He further explains his company’s innovations: “For more than 30 years, VTTI has been collecting data from cameras and sensors installed discreetly (with permission) in ordinary cars belonging to ordinary people across the country. The data, which includes basic vehicle dynamics, video, and sensor information, represents more than 70 million miles of real-world driving behaviors exhibited during normal daily commutes, culminating in more than 10 petabytes so far. ”.

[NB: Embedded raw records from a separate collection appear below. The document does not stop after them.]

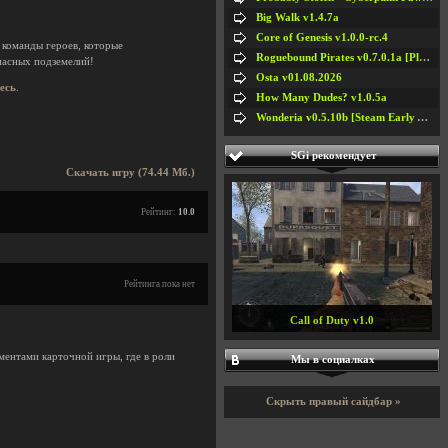
Big Walk v1.4.7a
Core of Genesis v1.0.0-rc.4
команды героев, которые
Roguebound Pirates v0.7.0.1a [Playtest]
пасных подземелий!
Osta v01.08.2026
десь
.
How Many Dudes? v1.0.5a
Wonderia v0.5.10b [Steam Early Access]
SGi рекомендует
Скачать игру (74.44 Мб.)
Рейтинг:
10.0
Рейтинга пока нет
Call of Duty v1.0
ентами карточной игры, где в роли
Мы в социалках
Скрыть правый сайдбар »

With recent innovations at his company, Perez notes, “For the past five years, GCAPS has worked with VTTI to apply data to automated driving technology. The team has been developing an algorithm to classify the lateral and longitudinal micro-movements of a vehicle by assigning objective values to the displacement of a vehicle at given speeds and distances. Once an event has been classified, it can be recreated: turned into a simulation-ready dataset that includes trajectories, positions, road features, and terrain.”
Researchers have been exploring questions like how close people actually drive to each other. Does a person’s age affect their reaction? Would a person in a different region react differently?
In case of a cyber attack
With the cyber security focus, the set of questions has been expanded to include what might happen to vehicle performance in the event of a cyber attack. How will a vehicle compensate for a counterfeit sensor? Will the autonomous vehicle be safe on the road if it is actively being hacked?
In answering this, Pérez states: “Because the interactions in the events represent real-world data, the precision and timing of the interactions provide a very valid basis,” Pérez said. “As such, the library makes it possible to determine the severity of the cybersecurity risk associated with vehicles, but in a safe and repeatable way through simulation.”
This capability will help engineers determine requirements for automated vehicle cybersecurity products, such as response delay times required to minimize vehicle issues or the percentage of computing resources that can be safely reallocated to defend a hacked network.